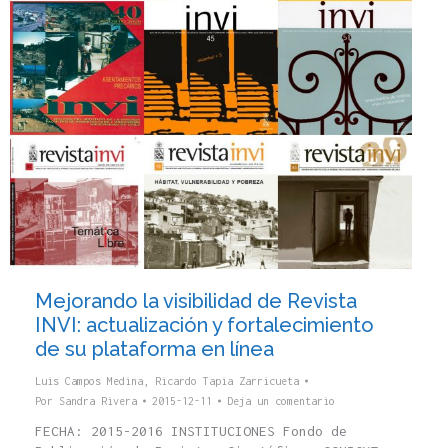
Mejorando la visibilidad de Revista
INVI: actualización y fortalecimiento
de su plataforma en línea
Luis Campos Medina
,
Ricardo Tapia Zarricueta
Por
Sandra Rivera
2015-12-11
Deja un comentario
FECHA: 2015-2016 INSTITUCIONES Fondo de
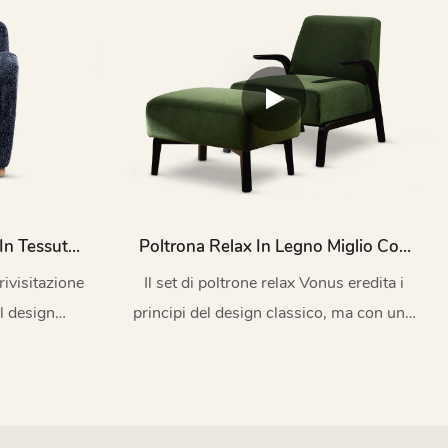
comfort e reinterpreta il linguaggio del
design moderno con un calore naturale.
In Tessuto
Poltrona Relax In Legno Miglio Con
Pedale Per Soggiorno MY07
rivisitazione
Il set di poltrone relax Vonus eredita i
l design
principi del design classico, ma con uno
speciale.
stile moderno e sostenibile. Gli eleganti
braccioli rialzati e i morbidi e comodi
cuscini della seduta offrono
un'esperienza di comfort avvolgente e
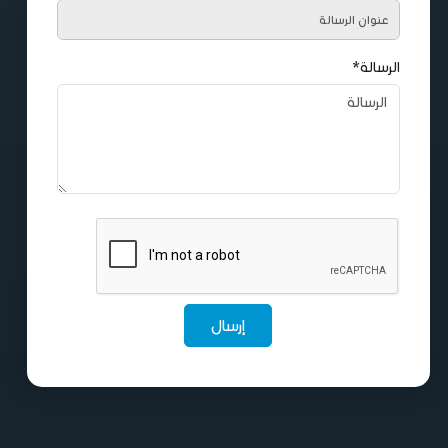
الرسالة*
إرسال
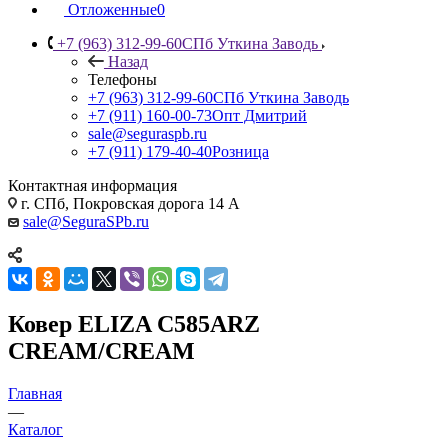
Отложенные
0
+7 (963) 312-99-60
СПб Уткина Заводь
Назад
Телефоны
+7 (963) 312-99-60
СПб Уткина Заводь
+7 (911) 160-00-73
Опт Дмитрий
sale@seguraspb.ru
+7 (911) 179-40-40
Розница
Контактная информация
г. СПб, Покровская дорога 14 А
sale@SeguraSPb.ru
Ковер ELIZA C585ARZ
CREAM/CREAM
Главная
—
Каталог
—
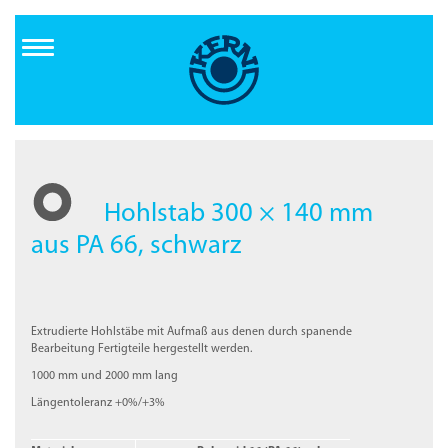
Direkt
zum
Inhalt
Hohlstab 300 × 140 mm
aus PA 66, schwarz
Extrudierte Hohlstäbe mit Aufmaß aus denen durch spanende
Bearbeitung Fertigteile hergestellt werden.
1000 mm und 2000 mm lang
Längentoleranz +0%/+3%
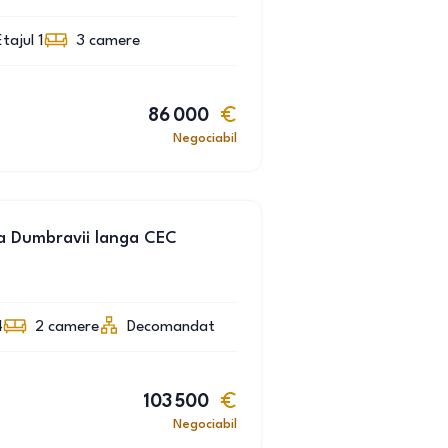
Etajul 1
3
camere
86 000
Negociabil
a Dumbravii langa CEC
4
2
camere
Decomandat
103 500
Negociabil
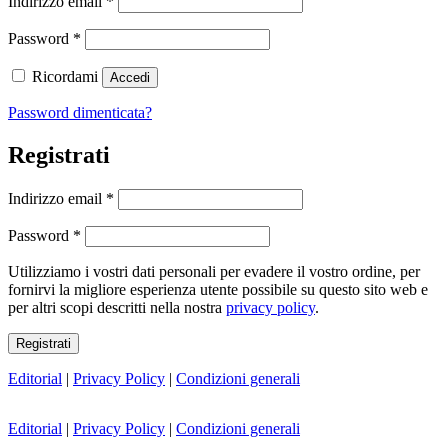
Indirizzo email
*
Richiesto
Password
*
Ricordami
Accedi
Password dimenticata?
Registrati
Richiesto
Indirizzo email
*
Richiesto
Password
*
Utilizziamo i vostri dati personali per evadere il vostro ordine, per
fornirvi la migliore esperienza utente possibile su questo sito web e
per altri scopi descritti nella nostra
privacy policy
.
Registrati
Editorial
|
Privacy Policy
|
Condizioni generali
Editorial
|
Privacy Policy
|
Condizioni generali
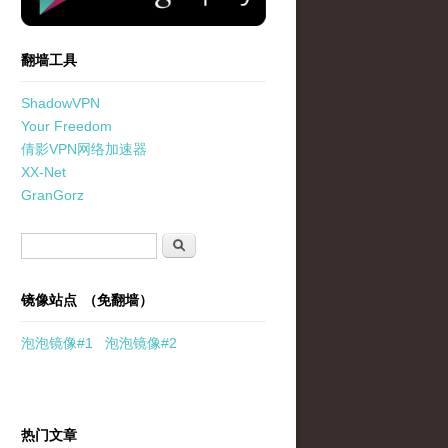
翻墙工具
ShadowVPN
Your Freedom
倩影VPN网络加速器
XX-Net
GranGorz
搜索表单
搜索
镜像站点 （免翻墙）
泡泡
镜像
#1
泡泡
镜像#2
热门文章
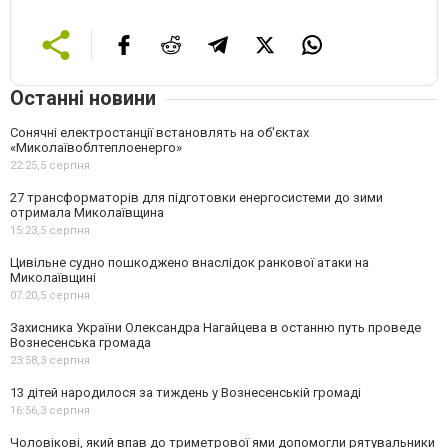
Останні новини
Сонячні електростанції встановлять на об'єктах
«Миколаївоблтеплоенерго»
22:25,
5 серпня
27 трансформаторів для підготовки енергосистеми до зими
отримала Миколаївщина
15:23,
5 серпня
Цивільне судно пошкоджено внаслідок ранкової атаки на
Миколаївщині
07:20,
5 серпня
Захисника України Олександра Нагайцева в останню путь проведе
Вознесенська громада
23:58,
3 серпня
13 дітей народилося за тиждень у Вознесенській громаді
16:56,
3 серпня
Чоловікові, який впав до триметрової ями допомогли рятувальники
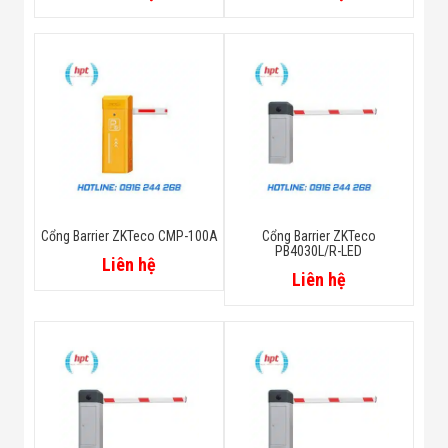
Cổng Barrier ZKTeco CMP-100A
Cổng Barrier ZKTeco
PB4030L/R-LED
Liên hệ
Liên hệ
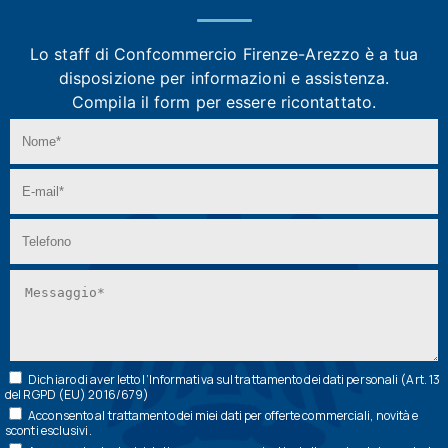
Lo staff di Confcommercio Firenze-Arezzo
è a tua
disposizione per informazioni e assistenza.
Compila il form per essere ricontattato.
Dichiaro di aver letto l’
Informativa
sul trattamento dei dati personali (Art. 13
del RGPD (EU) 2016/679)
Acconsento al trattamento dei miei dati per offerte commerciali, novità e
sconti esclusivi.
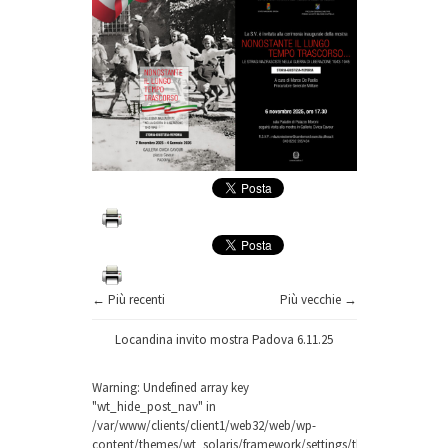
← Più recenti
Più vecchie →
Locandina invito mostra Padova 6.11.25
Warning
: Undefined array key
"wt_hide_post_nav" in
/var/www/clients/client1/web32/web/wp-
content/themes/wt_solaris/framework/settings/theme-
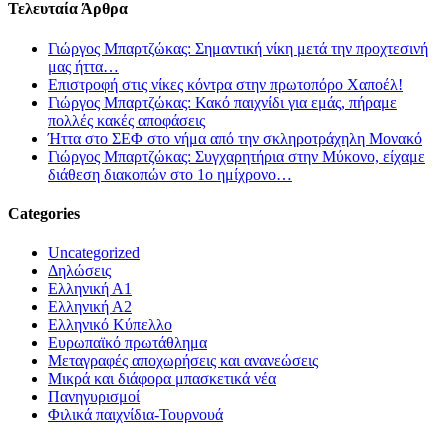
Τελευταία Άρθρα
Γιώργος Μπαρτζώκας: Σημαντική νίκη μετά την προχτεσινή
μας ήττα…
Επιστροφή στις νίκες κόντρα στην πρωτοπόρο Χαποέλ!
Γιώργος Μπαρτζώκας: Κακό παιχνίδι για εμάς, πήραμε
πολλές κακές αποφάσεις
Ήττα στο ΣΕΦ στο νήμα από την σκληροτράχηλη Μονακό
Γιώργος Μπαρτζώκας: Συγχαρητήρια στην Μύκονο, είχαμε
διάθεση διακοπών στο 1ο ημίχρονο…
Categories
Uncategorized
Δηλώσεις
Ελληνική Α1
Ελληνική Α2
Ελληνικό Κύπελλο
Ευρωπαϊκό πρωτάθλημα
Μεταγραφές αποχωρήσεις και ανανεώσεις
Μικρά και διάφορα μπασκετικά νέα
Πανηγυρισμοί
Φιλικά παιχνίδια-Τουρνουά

• Description of the task: Within the records above, each line containing "Barrier" is to be returned.

• Output for this task:
Cổng Barrier ZKTeco CMP-100A
Cổng Barrier ZKTeco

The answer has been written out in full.